I had to get accepted by a college or university to avoid the draft and I applied to several colleges. I was accepted by two, Baldwin Wallace College and Wilkes College. I knew the Wilkes College wrestling coach as I had met him at a summer wrestling camp. He opened the admissions door for me but I didn’t want to be in Wilkesbarre, Pennsylvania. It was a depressive area, a poor coal mining region. . I opted for Baldwin Wallace College which wrestled in the small College Conference Wrestling Division.(I won the Ohio Conference Wrestling Division in 1967.)
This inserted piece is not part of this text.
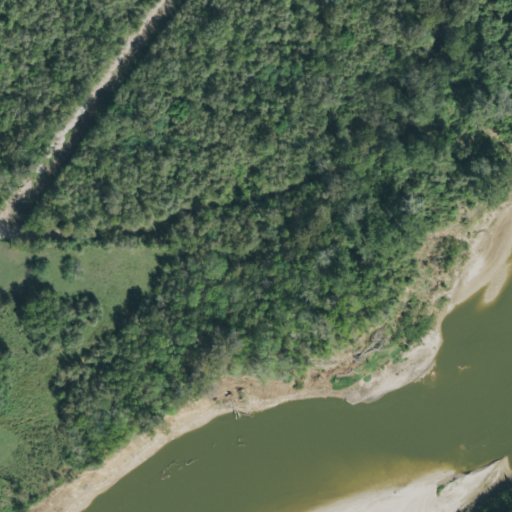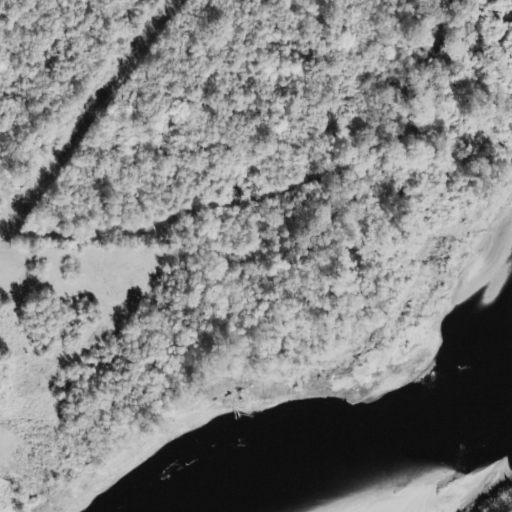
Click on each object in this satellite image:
river: (479, 477)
I knew that college would grant me another four years of being draft free. However, as the war escalated and the U.S. committed itself more and more, I began to realize that I would be drafted after my college days were over. It was during my junior year abroad program in Switzerland that I could look how the world was judging the U.S involvement in the Vietnam War. There were many demonstrations in Europe and that was in 1967-68. In fact I was in Paris in spring 1968 and experienced student riots against De Gaulle. Daniel Cohn-Bendit was one of their leaders. I had the feeling that a future home could be in Europe but I knew that this can only be if I’m ineligible for the draft. I was looking for options and a friend of mine suggested homosexuality. He openly admitted and his draft board rejected him. I didn’t feel comfortable with this thought because, firstly I wasn’t, and secondly, teaching in the primary school level interested me. I had been influenced by the Summerhill philosophy and A.S. Neill broadened my mind about teaching and I thought if I ever leave the U.S.; perhaps I could look at Summerhill and teach there. I needed a teaching degree and read in a flyer that The Cleveland Board of Education was offering a three year Master’s Degree in Education as well as teaching jobs in the inner city. There was a need for male teachers as no one wanted to be with the poor.
Teaching in the inner city interested me and I even wanted to live there but was advised by a resident not to. It wouldn’t be understood, so I lived close to it where the working class and low middle class resided. I felt very comfortable living in Cleveland Heights, an area called Coventry. Later my girlfriend’s children went to school there and were the only white children. I knew the Principal of the school and he told me that this was an enrichment for his school! My landlord was an Afro-American and he lived downstairs. I liked it here.